Statements as Evidence of State Practice for Custom Creation in International Investment Law - WAMR 2016 Vol. 10, No. 1
Patrick Dumberry, Ph.D. (Graduate Institute of International Studies, Geneva, Switzerland), Associate Professor, Faculty of Law (Civil Law Section), University of Ottawa, Canada. He practiced international arbitration for several years with law firms (in Geneva and Montreal), as well as with Canada’s Ministry of Foreign Affairs (Trade Law Bureau). He publishes in the fields of international law and international investment law. His publications can be found at this page: http://www.droitcivil.uottawa.ca/index.php?option=com_contact&view=contact&id=148:patrick&catid=18&Itemid=118&lang=fr.
Originally From World Arbitration and Mediation Review (WAMR)
One of the sources of international law listed in Article 38(1) of the Statute of the International Court of Justice (ICJ) is “international custom, as evidence of a general practice accepted as law.” Rules of customary international law are binding on all states. They gradually develop over time based on the uniform and consistent practice of a large number of representative states. For any customary rule to emerge, states must also have the conviction (or the belief) that such practice is required by law (opinio juris). This so-called “double requirement” has been consistently adopted by decisions of international courts and arbitral tribunals.

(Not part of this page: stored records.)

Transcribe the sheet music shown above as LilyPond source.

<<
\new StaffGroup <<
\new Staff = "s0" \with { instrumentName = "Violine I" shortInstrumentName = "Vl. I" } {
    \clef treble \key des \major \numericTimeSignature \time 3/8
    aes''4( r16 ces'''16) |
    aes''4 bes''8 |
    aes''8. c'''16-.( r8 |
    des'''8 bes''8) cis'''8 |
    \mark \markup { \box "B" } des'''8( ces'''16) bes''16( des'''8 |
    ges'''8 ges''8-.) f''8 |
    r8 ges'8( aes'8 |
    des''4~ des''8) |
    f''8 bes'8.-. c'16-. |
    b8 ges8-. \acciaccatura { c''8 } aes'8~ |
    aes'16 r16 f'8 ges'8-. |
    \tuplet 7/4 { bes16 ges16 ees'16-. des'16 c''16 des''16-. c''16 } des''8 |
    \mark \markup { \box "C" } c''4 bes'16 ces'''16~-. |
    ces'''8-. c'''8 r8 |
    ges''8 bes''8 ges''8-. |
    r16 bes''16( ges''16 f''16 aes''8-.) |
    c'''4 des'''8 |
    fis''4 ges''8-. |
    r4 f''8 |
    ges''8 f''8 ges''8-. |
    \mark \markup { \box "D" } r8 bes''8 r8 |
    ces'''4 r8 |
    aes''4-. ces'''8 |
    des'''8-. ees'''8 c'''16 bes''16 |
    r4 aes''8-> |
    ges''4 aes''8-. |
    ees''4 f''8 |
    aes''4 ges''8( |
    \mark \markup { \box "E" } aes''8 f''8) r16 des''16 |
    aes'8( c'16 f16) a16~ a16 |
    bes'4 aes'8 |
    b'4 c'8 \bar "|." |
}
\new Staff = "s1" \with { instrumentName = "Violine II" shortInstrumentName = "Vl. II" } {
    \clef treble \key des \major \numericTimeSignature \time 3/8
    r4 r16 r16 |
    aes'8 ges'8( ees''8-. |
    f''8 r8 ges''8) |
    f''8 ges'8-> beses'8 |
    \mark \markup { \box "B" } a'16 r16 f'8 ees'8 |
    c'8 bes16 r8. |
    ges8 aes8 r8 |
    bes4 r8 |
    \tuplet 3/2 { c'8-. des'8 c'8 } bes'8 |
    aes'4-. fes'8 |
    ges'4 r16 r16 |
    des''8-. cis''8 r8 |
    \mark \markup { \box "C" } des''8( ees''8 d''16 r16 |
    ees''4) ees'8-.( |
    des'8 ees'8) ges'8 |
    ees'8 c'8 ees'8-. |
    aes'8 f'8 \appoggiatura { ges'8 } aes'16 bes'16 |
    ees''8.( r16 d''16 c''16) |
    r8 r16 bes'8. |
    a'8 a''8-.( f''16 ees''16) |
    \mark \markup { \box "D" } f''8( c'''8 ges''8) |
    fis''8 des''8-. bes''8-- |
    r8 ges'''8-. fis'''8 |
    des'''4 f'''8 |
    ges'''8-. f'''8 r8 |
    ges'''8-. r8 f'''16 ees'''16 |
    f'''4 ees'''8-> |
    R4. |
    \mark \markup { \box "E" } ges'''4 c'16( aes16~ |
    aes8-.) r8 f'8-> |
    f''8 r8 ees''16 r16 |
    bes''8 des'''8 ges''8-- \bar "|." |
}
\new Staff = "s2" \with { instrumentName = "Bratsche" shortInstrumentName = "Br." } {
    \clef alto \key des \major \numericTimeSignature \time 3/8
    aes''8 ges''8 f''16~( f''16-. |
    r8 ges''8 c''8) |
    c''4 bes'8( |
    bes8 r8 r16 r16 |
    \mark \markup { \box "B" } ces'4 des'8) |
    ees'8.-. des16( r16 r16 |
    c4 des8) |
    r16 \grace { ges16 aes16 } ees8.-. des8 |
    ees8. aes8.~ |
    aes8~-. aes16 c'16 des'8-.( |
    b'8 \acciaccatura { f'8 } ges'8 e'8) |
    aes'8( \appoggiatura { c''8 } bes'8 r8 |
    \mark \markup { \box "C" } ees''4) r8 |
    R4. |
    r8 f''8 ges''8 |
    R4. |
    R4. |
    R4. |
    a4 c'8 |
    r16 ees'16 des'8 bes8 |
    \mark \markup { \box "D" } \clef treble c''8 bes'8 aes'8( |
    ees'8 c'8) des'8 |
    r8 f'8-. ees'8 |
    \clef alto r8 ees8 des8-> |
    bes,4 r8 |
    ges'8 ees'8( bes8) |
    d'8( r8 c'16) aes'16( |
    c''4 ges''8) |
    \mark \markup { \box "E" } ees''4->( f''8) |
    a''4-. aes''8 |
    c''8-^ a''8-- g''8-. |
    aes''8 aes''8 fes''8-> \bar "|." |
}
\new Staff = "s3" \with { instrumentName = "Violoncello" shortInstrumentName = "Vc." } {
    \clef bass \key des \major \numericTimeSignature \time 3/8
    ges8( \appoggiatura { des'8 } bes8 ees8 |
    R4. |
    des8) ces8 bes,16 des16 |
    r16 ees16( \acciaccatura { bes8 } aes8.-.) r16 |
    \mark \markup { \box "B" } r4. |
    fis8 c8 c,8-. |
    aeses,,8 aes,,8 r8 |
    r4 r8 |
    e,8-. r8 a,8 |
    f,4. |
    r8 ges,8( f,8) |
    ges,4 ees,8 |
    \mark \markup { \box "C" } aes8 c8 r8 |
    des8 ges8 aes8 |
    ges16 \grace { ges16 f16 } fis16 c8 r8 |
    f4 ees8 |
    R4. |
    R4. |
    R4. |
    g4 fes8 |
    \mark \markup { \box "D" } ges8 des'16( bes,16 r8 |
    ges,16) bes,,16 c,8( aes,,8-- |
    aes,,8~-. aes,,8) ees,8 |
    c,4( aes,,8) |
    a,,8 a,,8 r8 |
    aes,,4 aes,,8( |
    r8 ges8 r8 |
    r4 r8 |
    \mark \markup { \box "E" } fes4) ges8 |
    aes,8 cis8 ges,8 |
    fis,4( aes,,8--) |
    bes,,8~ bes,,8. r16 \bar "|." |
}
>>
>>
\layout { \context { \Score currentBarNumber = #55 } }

This article is part of the author’s recent work on how customary rules are created and how they can be identified in the field of international investment law In this article, the author intends to focus on one specific element regarding the essential requirement of state practice. Apart from the actual conduct of states in international relations, other “manifestations” of practice include signing/ratifying international treaties (and subsequent practice in relation to these instruments), activities within international organizations, conduct of the executive, legislative, and judiciary branches of government, and statements by states. Scholars typically enumerate lists of the different elements of relevant state practice.